Les trois groupes audiovisuels français ont annoncé ce vendredi le lancement prochain d'une plateforme commune, nommée "Salto", qui permettra de retrouver leurs programmes en illimité, à la façon de Netflix. Objectif : concurrencer le géant américain du streaming. Mais avec quels programmes ?

Le siège de Francetélévisions, à Paris
Le siège de Francetélévisions, à Paris © AFP / Ludovic Marin

"Salto" : c'est le nom de l'offre OTT (pour "over-the-top", en français "hors du fournisseur d'accès à Internet) annoncée ce vendredi par les trois groupes audiovisuels TF1, M6 et Francetélévisions. Un dispositif que la présidente du groupe public Delphine Ernotte avait appelé de ses vœux dès le début de son mandat, d'abord en imaginant une plateforme publique européenne, puis en se rapprochant finalement d'acteurs privés en France.

L'offre existera en deux formules : la première, à moins de 5 euros par mois, proposera la télé en direct et des fonctions en plus (replay, reprise du programme au début, avant-premières, etc.).

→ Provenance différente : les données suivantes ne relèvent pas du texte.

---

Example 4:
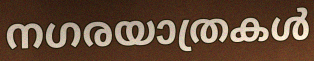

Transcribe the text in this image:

നഗരയാത്രകൾ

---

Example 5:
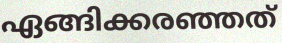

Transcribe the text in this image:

ഏങ്ങിക്കരഞ്ഞത്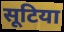
सूटिया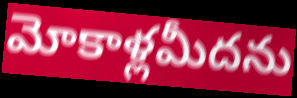
మోకాళ్లమీదను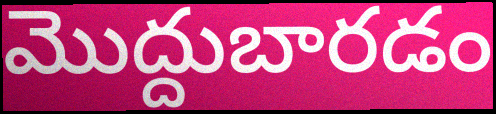
మొద్దుబారడంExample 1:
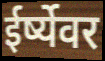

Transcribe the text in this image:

ईर्ष्येवर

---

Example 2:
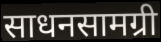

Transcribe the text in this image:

साधनसामग्री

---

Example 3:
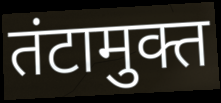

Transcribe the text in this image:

तंटामुक्त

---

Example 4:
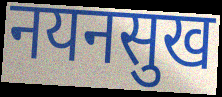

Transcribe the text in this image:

नयनसुख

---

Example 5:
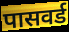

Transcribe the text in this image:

पासवर्डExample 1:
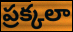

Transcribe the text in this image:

ప్రక్కలా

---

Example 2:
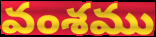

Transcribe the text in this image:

వంశము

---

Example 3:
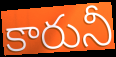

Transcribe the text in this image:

కారునీ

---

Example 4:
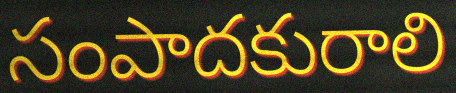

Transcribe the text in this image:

సంపాదకురాలి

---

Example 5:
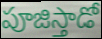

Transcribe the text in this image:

పూజిస్తాడో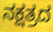
ನಕ್ಷತ್ರದ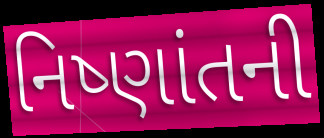
નિષ્ણાંતનીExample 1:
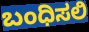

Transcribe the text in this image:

ಬಂಧಿಸಲಿ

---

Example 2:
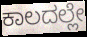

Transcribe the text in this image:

ಕಾಲದಲ್ಲೇ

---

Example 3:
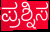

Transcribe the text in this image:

ಪ್ರಶ್ನಿಸ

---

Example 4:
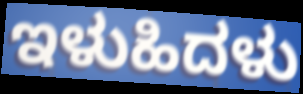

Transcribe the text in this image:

ಇಳುಹಿದಳು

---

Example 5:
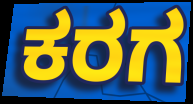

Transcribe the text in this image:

ಕರಗ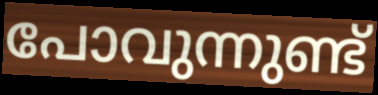
പോവുന്നുണ്ട്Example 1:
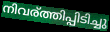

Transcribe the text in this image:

നിവര്ത്തിപ്പിടിച്ചു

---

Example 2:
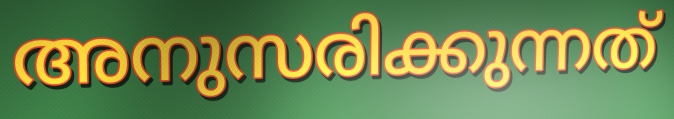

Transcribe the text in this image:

അനുസരിക്കുന്നത്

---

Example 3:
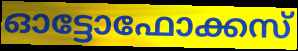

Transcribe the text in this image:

ഓട്ടോഫോക്കസ്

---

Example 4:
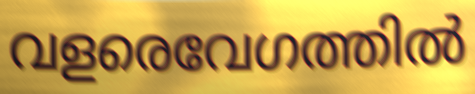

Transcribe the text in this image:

വളരെവേഗത്തിൽ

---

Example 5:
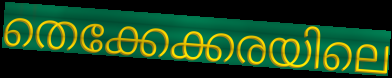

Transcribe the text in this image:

തെക്കേക്കരയിലെ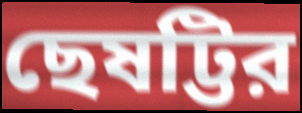
ছেষট্টির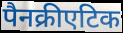
पैनक्रीएटिक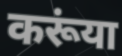
करूंयाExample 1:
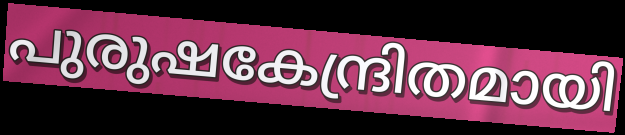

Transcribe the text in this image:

പുരുഷകേന്ദ്രിതമായി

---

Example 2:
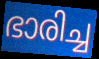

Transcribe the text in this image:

ഭാരിച്ച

La seconde, autour de 7 euros, sera une sorte de Netflix à la française, proposant les programmes des chaînes en illimité, comme les séries Capitaine Marleau ou Clem ou les documentaires Apocalypse, plus des contenus exclusifs. 

Société à parts égales

Il y a vingt ans, ces trois groupes avaient lancé TPS, un bouquet satellite, à l'époque pour contrer Canal Plus et son Canalsatellite (devenu CanalSat, puis Canal tout court). Aujourd'hui, l'ennemi a changé et s'appelle Netflix, mais l'idée d'une coopération à la française est la même. Salto sera une société dont chaque acteur possédera un tiers des parts. 

Pour Stéphane Le Bars, délégué général  de l'Union syndicale de la Production Audiovisuelle, "c'est un cercle vertueux et gagnant pour tout le monde". 

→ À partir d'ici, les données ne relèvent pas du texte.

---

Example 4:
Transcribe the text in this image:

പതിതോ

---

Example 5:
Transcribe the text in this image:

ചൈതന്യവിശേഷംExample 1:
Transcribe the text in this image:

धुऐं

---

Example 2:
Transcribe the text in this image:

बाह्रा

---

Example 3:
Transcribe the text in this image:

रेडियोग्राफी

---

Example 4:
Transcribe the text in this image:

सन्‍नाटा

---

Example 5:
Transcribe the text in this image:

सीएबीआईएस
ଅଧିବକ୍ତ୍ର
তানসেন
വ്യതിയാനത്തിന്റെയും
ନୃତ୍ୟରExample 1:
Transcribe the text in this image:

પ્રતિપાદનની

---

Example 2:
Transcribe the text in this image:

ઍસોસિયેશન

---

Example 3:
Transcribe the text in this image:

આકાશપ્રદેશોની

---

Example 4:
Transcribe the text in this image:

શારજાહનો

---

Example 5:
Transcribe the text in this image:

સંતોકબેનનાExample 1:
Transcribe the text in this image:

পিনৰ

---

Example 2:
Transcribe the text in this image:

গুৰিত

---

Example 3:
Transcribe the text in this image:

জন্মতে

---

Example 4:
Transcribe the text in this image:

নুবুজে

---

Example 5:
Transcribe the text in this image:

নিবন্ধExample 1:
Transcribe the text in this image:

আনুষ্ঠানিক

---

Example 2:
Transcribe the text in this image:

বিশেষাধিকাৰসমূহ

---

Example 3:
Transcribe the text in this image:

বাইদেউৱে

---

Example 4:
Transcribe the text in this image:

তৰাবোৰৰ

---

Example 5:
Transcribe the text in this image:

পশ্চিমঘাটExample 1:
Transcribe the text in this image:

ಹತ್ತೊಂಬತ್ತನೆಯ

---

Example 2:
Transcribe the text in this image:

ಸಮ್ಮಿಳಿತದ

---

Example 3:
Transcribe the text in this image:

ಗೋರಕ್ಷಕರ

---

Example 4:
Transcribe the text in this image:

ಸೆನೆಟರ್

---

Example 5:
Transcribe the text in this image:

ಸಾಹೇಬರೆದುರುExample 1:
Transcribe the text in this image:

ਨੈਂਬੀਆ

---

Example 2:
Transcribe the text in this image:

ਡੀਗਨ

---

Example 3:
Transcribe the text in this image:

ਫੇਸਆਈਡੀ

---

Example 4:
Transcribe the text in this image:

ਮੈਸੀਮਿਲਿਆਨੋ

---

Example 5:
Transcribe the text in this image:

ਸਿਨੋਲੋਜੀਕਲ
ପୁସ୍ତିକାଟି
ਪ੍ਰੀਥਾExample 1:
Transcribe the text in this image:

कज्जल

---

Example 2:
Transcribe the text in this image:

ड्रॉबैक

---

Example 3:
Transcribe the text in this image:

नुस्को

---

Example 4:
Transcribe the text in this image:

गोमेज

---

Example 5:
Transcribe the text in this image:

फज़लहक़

L'important c'est d'éviter que Netflix ne s'accapare le marché de l'abonnement. C'est une très bonne chose que l'opérateur public et les chaînes privées se soient alliés, pour partager les coûts technologiques et marketing de Salto. C'était la seule chance de faire le poids par rapport à Netflix."

Mais quels programmes vont réellement être disponibles sur cette plateforme ? Le modèle économique de la télévision fait que se pose un problème de droits pour une grande partie des programmes : en effet, TF1, M6 et Francetélévisions sont certes des producteurs de programmes, mais ils sont aussi (et surtout) des diffuseurs, qui achètent des programmes à des maisons de production pour les diffuser sur leurs antennes. 

Comment diffuser des programmes que l'on ne possède pas ?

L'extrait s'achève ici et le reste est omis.